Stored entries
============================================================

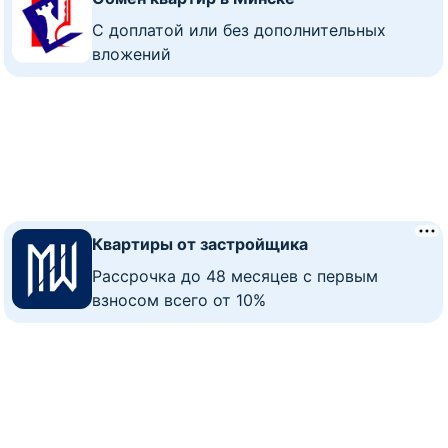
C доплатой или без дополнительных
вложений
Квартиры от застройщика
Рассрочка до 48 месяцев с первым
взносом всего от 10%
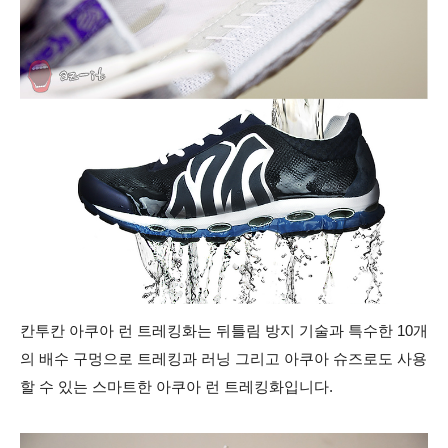
칸투칸 아쿠아 런 트레킹화는 뒤틀림 방지 기술과 특수한 10개
의 배수 구멍으로 트레킹과 러닝 그리고 아쿠아 슈즈로도 사용
할 수 있는 스마트한 아쿠아 런 트레킹화입니다.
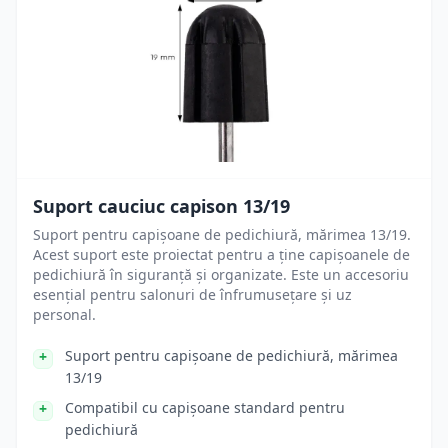
Suport cauciuc capison 13/19
Suport pentru capișoane de pedichiură, mărimea 13/19.
Acest suport este proiectat pentru a ține capișoanele de
pedichiură în siguranță și organizate. Este un accesoriu
esențial pentru salonuri de înfrumusețare și uz
personal.
Suport pentru capișoane de pedichiură, mărimea
13/19
Compatibil cu capișoane standard pentru
pedichiură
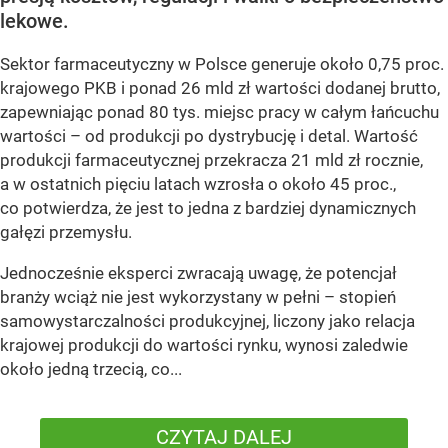
lekowe.
Sektor farmaceutyczny w Polsce generuje około 0,75 proc.
krajowego PKB i ponad 26 mld zł wartości dodanej brutto,
zapewniając ponad 80 tys. miejsc pracy w całym łańcuchu
wartości – od produkcji po dystrybucję i detal. Wartość
produkcji farmaceutycznej przekracza 21 mld zł rocznie,
a w ostatnich pięciu latach wzrosła o około 45 proc.,
co potwierdza, że jest to jedna z bardziej dynamicznych
gałęzi przemysłu.
Jednocześnie eksperci zwracają uwagę, że potencjał
branży wciąż nie jest wykorzystany w pełni – stopień
samowystarczalności produkcyjnej, liczony jako relacja
krajowej produkcji do wartości rynku, wynosi zaledwie
około jedną trzecią, co...
CZYTAJ DALEJ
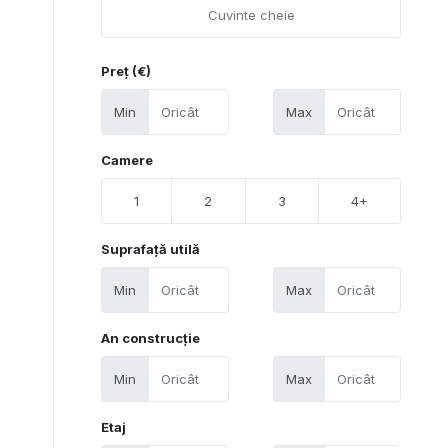
Preț (€)
Min
Max
Camere
1
2
3
4+
Suprafață utilă
Min
Max
An construcție
Min
Max
Etaj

============================================================

● What to work on
Your task is to restate word for word the lines from the one containing "samowystarczalności produkcyjnej, liczony" through the last line of the data, both ends included, with no pictures.

● Answer below
samowystarczalności produkcyjnej, liczony jako relacja
krajowej produkcji do wartości rynku, wynosi zaledwie
około jedną trzecią, co...
CZYTAJ DALEJ
Preț (€)
Min
Max
Camere
1
2
3
4+
Suprafață utilă
Min
Max
An construcție
Min
Max
Etaj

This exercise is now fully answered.